MTA to Begin Repairing Fleet of Damaged LRVs

image001.jpgAn unidentified Muni light rail vehicle with serious damage from a wreck. Photo: MTA

The San Francisco Municipal Transportation Agency Board of Directors is expected to vote tomorrow to approve up to $217,634 to repair two damaged Muni Metro light rail vehicles. Muni currently has ten LRVs that are out of service due to damage from crashes, roughly one-fifteenth of its 151-vehicle light rail fleet.

Both the vehicles slated for repair, numbers 1451 and 1502, have been out of service since at least this March, when an MTA presentation (PDF) identified them, along with two other LRVs, as having "medium damage." Four other vehicles were listed as having "major damage," with the total estimated cost of repair for all eight LRVs listed at $18 million.

Vehicles with anything more than "minor damage" generally cannot be repaired by Muni in-house. Given the relatively low cost of repairing numbers 1451 and 1502, which have "medium damage" and account for only a small fraction of the $18 million sum, the heavily damaged vehicles are certain to have multi-million dollar repair costs.

Since the March report, two additional Muni Metro vehicles were severely damaged in a July collision at West Portal station. Given the seriousness of that crash, one or both vehicles are likely to have sustained serious damage, bringing the number of out-of-service vehicles to ten, and compounding the $18 million figure for all the repairs.

The MTA has been actively seeking funds to begin repairing vehicles, and on September 1 the MTA board voted to dedicate $1.2 million in state Public Transportation Modernization, Improvement, and Service Enhancement Account funds to LRV wreck repairs. Originally, the funds were to go towards the Mission Bay Loop project, but the board elected to divert them to repairs. The March report also identified $2.6 million in Prop. K funds for LRV repair, and noted that LRV repair was a proposed stimulus package project, though the MTA ultimately did not receive stimulus funds for that purpose.

Muni will need to address the impact of having one-fifteenth of its LRV fleet out of service with serious damage, in addition to any LRVs removed from service with minor issues that can be fixed in-house, as it formulates its strategy towards funding vehicle repair.

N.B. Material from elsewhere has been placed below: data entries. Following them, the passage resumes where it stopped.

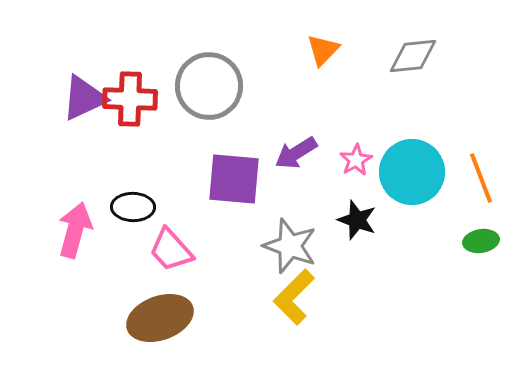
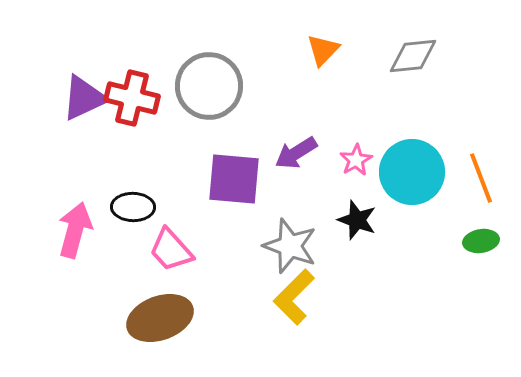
red cross: moved 2 px right, 1 px up; rotated 12 degrees clockwise
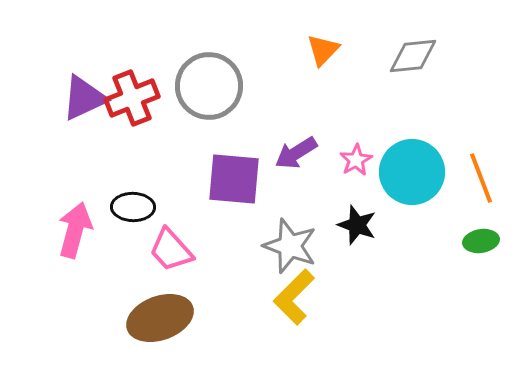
red cross: rotated 36 degrees counterclockwise
black star: moved 5 px down
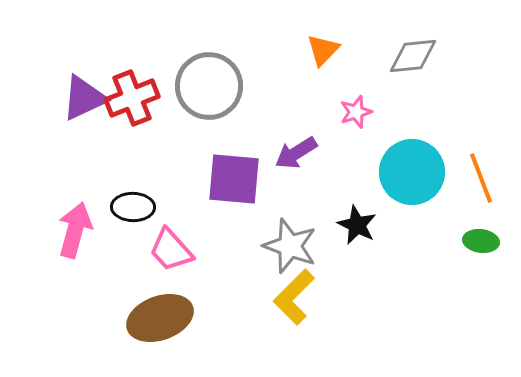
pink star: moved 48 px up; rotated 12 degrees clockwise
black star: rotated 6 degrees clockwise
green ellipse: rotated 16 degrees clockwise
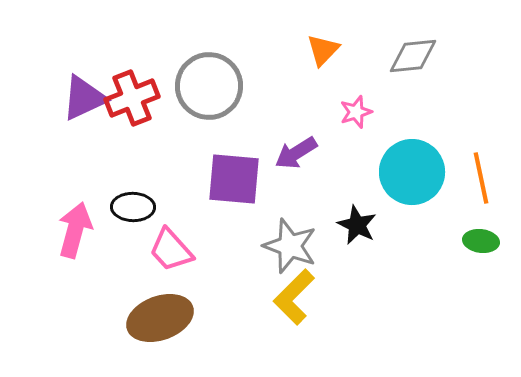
orange line: rotated 9 degrees clockwise
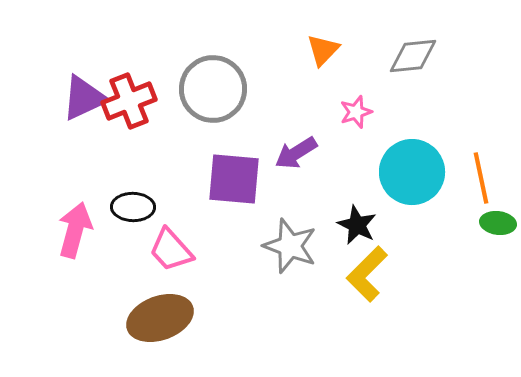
gray circle: moved 4 px right, 3 px down
red cross: moved 3 px left, 3 px down
green ellipse: moved 17 px right, 18 px up
yellow L-shape: moved 73 px right, 23 px up
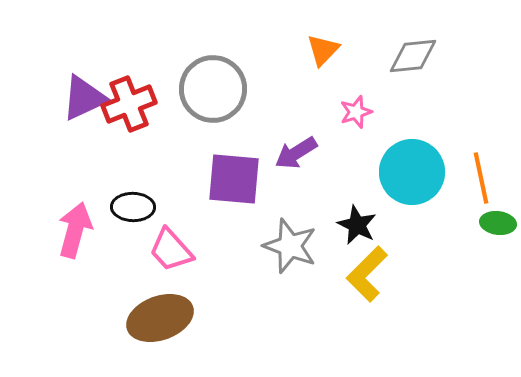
red cross: moved 3 px down
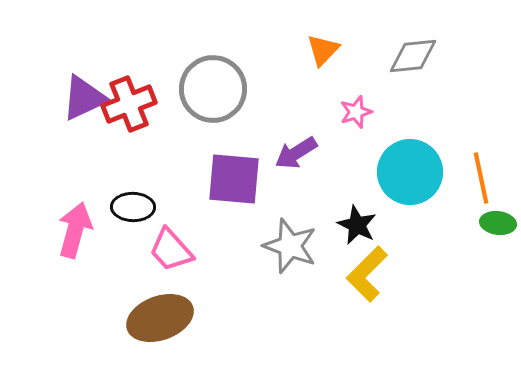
cyan circle: moved 2 px left
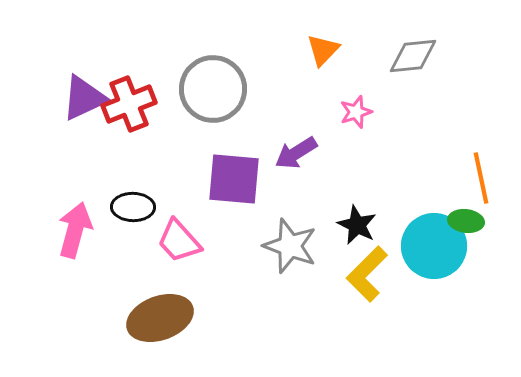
cyan circle: moved 24 px right, 74 px down
green ellipse: moved 32 px left, 2 px up
pink trapezoid: moved 8 px right, 9 px up
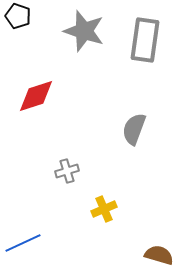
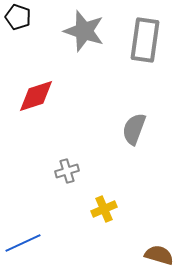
black pentagon: moved 1 px down
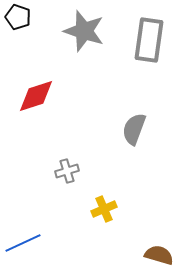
gray rectangle: moved 4 px right
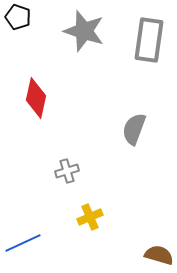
red diamond: moved 2 px down; rotated 60 degrees counterclockwise
yellow cross: moved 14 px left, 8 px down
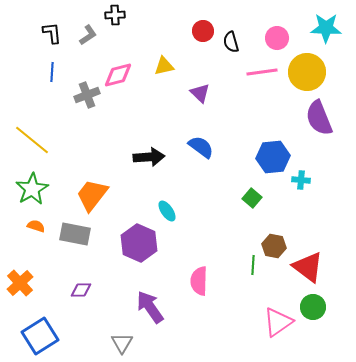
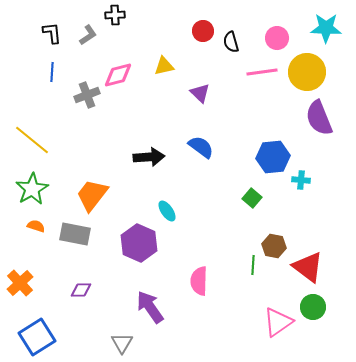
blue square: moved 3 px left, 1 px down
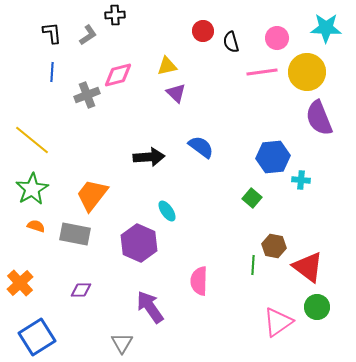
yellow triangle: moved 3 px right
purple triangle: moved 24 px left
green circle: moved 4 px right
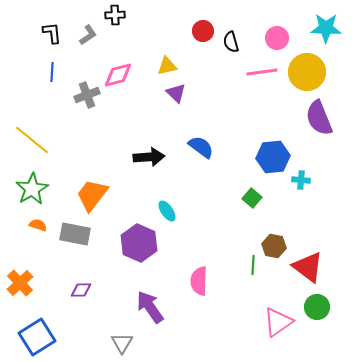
orange semicircle: moved 2 px right, 1 px up
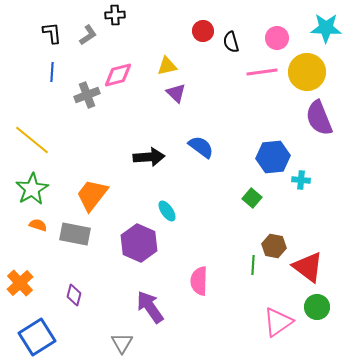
purple diamond: moved 7 px left, 5 px down; rotated 75 degrees counterclockwise
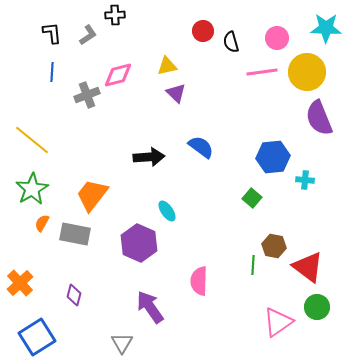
cyan cross: moved 4 px right
orange semicircle: moved 4 px right, 2 px up; rotated 78 degrees counterclockwise
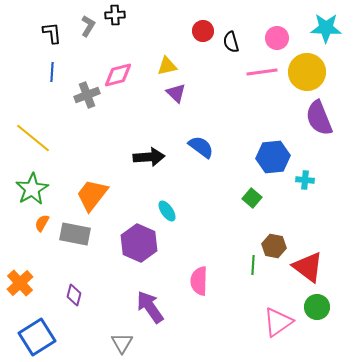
gray L-shape: moved 9 px up; rotated 25 degrees counterclockwise
yellow line: moved 1 px right, 2 px up
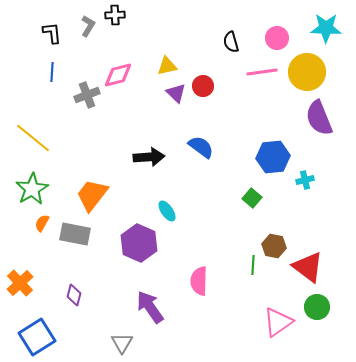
red circle: moved 55 px down
cyan cross: rotated 18 degrees counterclockwise
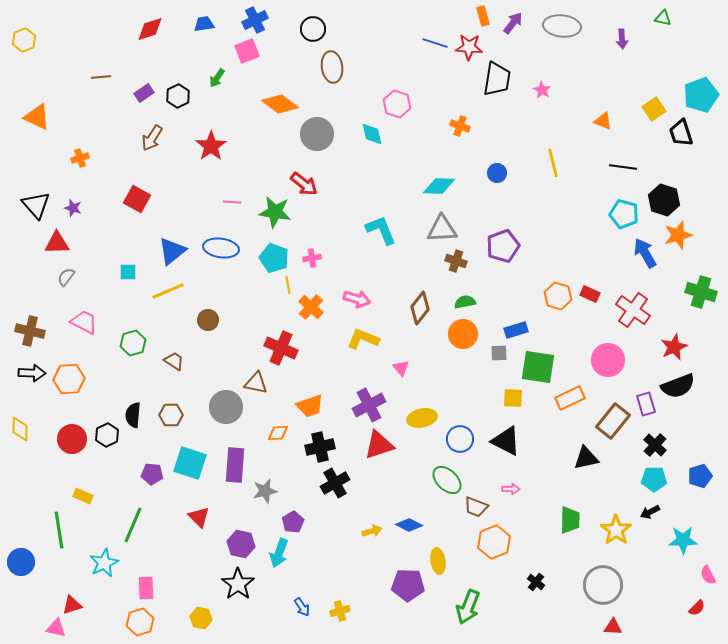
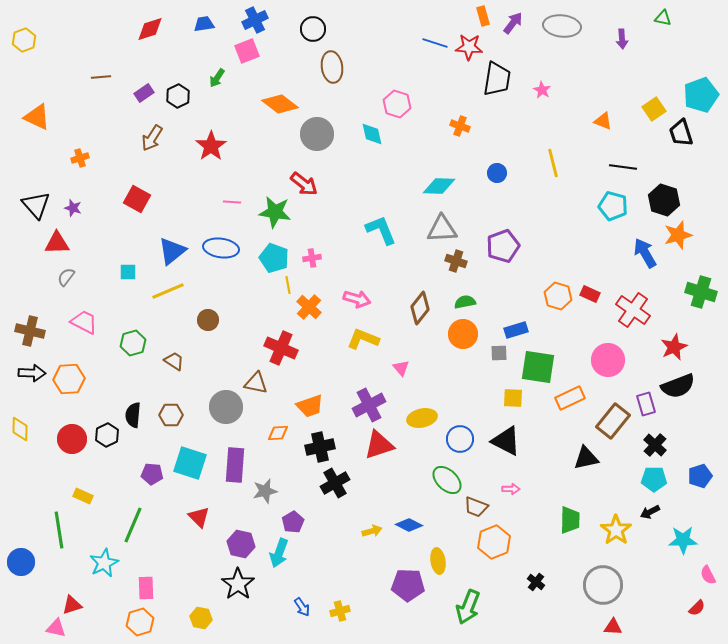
cyan pentagon at (624, 214): moved 11 px left, 8 px up
orange cross at (311, 307): moved 2 px left
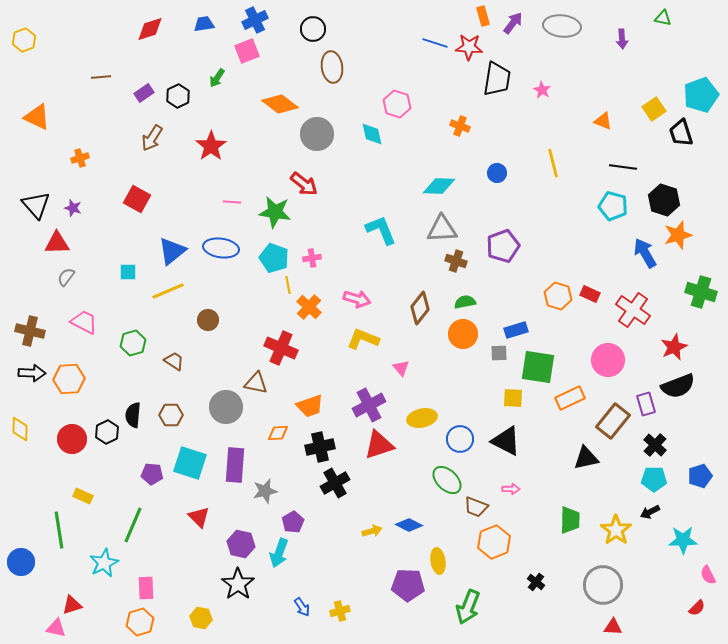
black hexagon at (107, 435): moved 3 px up
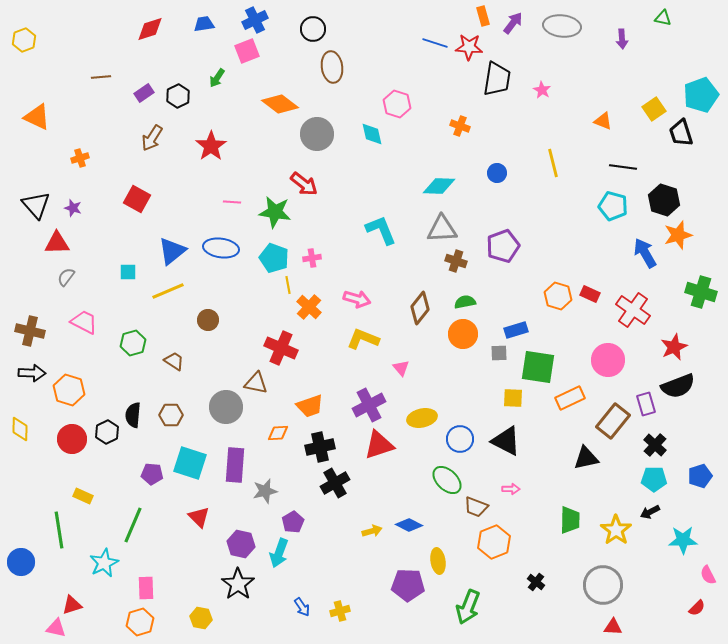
orange hexagon at (69, 379): moved 11 px down; rotated 20 degrees clockwise
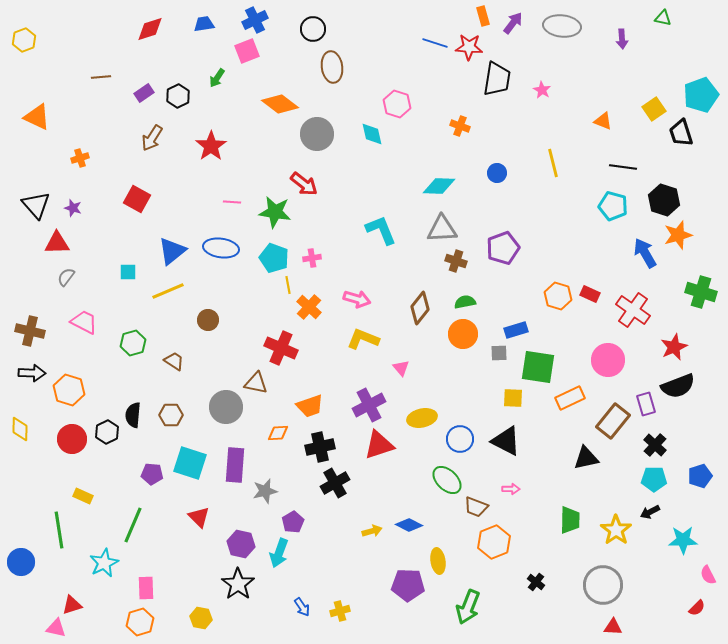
purple pentagon at (503, 246): moved 2 px down
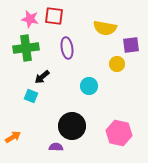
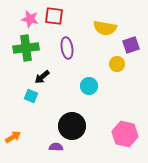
purple square: rotated 12 degrees counterclockwise
pink hexagon: moved 6 px right, 1 px down
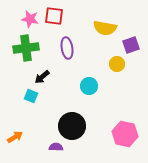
orange arrow: moved 2 px right
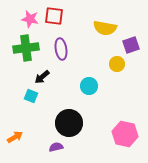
purple ellipse: moved 6 px left, 1 px down
black circle: moved 3 px left, 3 px up
purple semicircle: rotated 16 degrees counterclockwise
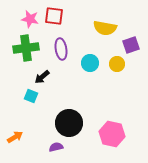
cyan circle: moved 1 px right, 23 px up
pink hexagon: moved 13 px left
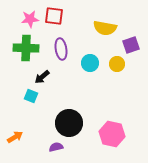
pink star: rotated 18 degrees counterclockwise
green cross: rotated 10 degrees clockwise
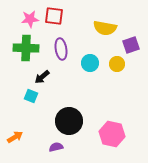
black circle: moved 2 px up
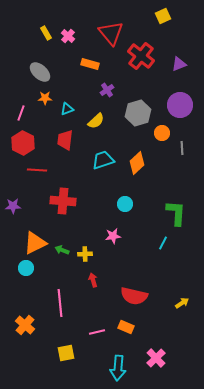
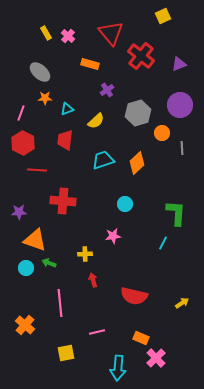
purple star at (13, 206): moved 6 px right, 6 px down
orange triangle at (35, 243): moved 3 px up; rotated 45 degrees clockwise
green arrow at (62, 250): moved 13 px left, 13 px down
orange rectangle at (126, 327): moved 15 px right, 11 px down
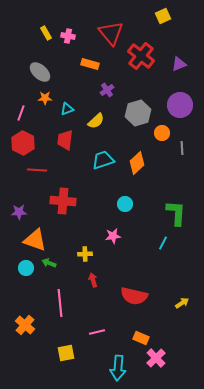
pink cross at (68, 36): rotated 32 degrees counterclockwise
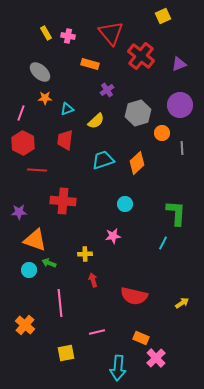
cyan circle at (26, 268): moved 3 px right, 2 px down
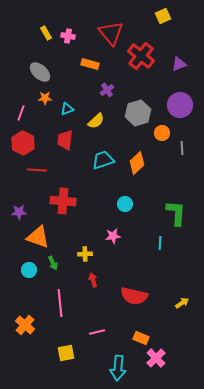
orange triangle at (35, 240): moved 3 px right, 3 px up
cyan line at (163, 243): moved 3 px left; rotated 24 degrees counterclockwise
green arrow at (49, 263): moved 4 px right; rotated 136 degrees counterclockwise
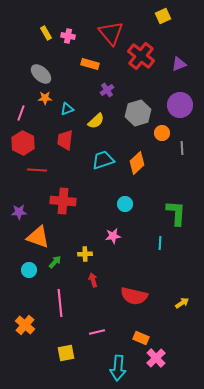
gray ellipse at (40, 72): moved 1 px right, 2 px down
green arrow at (53, 263): moved 2 px right, 1 px up; rotated 112 degrees counterclockwise
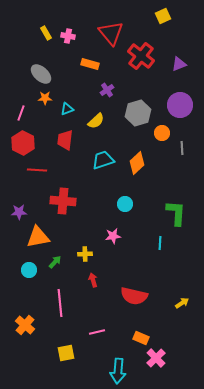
orange triangle at (38, 237): rotated 30 degrees counterclockwise
cyan arrow at (118, 368): moved 3 px down
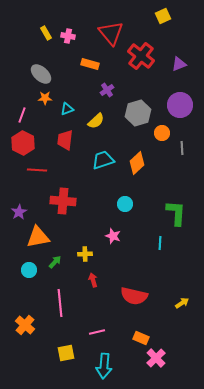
pink line at (21, 113): moved 1 px right, 2 px down
purple star at (19, 212): rotated 28 degrees counterclockwise
pink star at (113, 236): rotated 28 degrees clockwise
cyan arrow at (118, 371): moved 14 px left, 5 px up
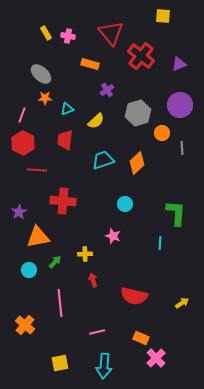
yellow square at (163, 16): rotated 28 degrees clockwise
yellow square at (66, 353): moved 6 px left, 10 px down
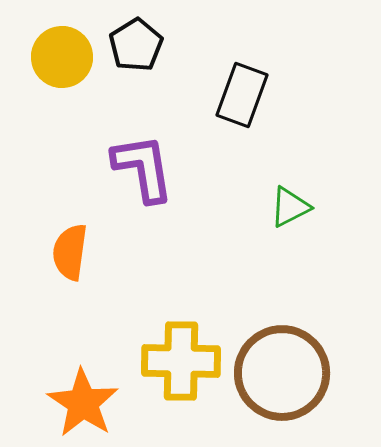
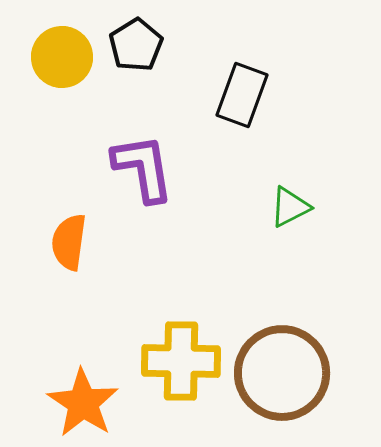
orange semicircle: moved 1 px left, 10 px up
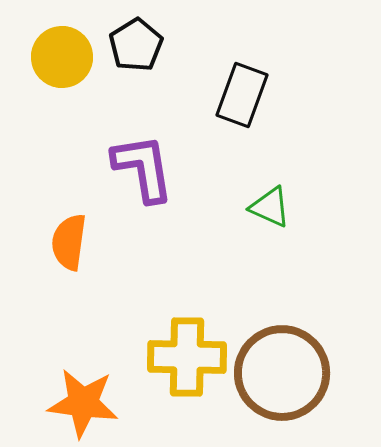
green triangle: moved 20 px left; rotated 51 degrees clockwise
yellow cross: moved 6 px right, 4 px up
orange star: rotated 26 degrees counterclockwise
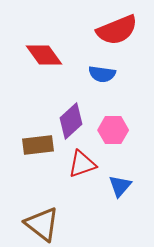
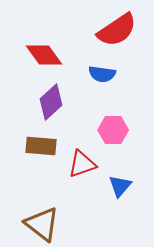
red semicircle: rotated 12 degrees counterclockwise
purple diamond: moved 20 px left, 19 px up
brown rectangle: moved 3 px right, 1 px down; rotated 12 degrees clockwise
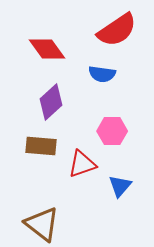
red diamond: moved 3 px right, 6 px up
pink hexagon: moved 1 px left, 1 px down
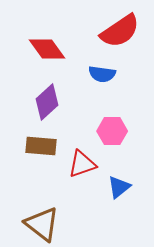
red semicircle: moved 3 px right, 1 px down
purple diamond: moved 4 px left
blue triangle: moved 1 px left, 1 px down; rotated 10 degrees clockwise
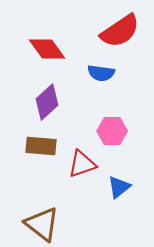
blue semicircle: moved 1 px left, 1 px up
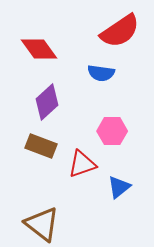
red diamond: moved 8 px left
brown rectangle: rotated 16 degrees clockwise
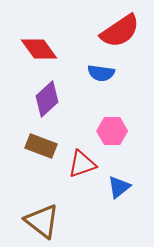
purple diamond: moved 3 px up
brown triangle: moved 3 px up
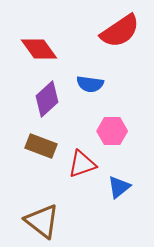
blue semicircle: moved 11 px left, 11 px down
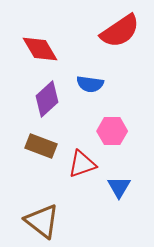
red diamond: moved 1 px right; rotated 6 degrees clockwise
blue triangle: rotated 20 degrees counterclockwise
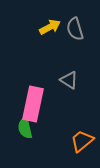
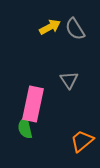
gray semicircle: rotated 15 degrees counterclockwise
gray triangle: rotated 24 degrees clockwise
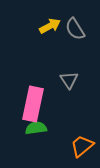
yellow arrow: moved 1 px up
green semicircle: moved 11 px right; rotated 95 degrees clockwise
orange trapezoid: moved 5 px down
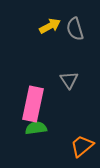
gray semicircle: rotated 15 degrees clockwise
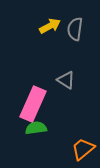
gray semicircle: rotated 25 degrees clockwise
gray triangle: moved 3 px left; rotated 24 degrees counterclockwise
pink rectangle: rotated 12 degrees clockwise
orange trapezoid: moved 1 px right, 3 px down
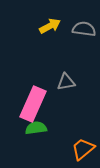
gray semicircle: moved 9 px right; rotated 90 degrees clockwise
gray triangle: moved 2 px down; rotated 42 degrees counterclockwise
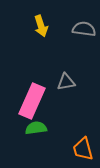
yellow arrow: moved 9 px left; rotated 100 degrees clockwise
pink rectangle: moved 1 px left, 3 px up
orange trapezoid: rotated 65 degrees counterclockwise
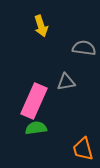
gray semicircle: moved 19 px down
pink rectangle: moved 2 px right
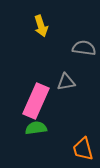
pink rectangle: moved 2 px right
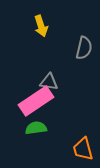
gray semicircle: rotated 95 degrees clockwise
gray triangle: moved 17 px left; rotated 18 degrees clockwise
pink rectangle: rotated 32 degrees clockwise
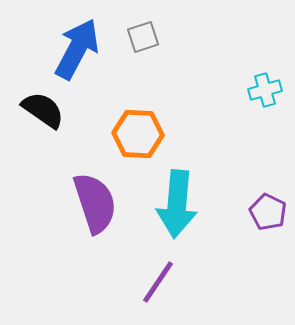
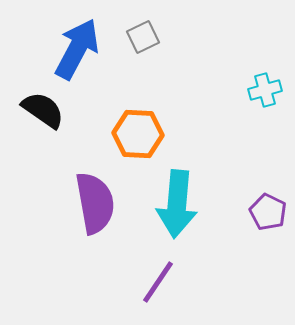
gray square: rotated 8 degrees counterclockwise
purple semicircle: rotated 8 degrees clockwise
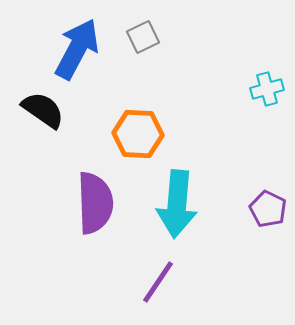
cyan cross: moved 2 px right, 1 px up
purple semicircle: rotated 8 degrees clockwise
purple pentagon: moved 3 px up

"We have ten LRVs that have severe accident damage," MTA
spokesperson Judson True said recently. "We’re working on strategies to fix those and
get them back in service."

The repairs the MTA board will consider authorizing tomorrow could take up to 18 months to complete.

  • The LRV accidents are horrible enough, but then realizing their compound effect of decreased service capacity on the entire MUNI system, the accidents are just unacceptable.

  • Hal

    Doesn’t MUNI have insurance for this reason? Isn’t that the point? Or do they just have an eighteen million dollar deductible?

  • I wish they’d paint “repaired by MUNI” or something, so we’d know which trains to avoid.

  • Does Muni pursue payment from motorists found to be at fault in the crashes?

  • Michael Rhodes

    @Hal: A good question. The MTA board recently voted to purchase insurance, which has a $5 million per incident (as opposed to per vehicle) deductible. Generally, they “self-insure” for incidents under that amount.

  • michael b

    I guess I know why we’ve been having 1 car N Judah trains recently. MUNI has improved my health, however–I now walk or ride my bike, since MUNI is either too crowed or too slow (or both!) getting to work. If only the bike land on market street would come soon . . .

  • Jas

    How on earth can a Muni train cost so much? It’s not like it’s a freaking particle accelerator or aircraft. We’re talking about steel, welding, electric motors, a big VFD and some chairs. Not exactly rocket science.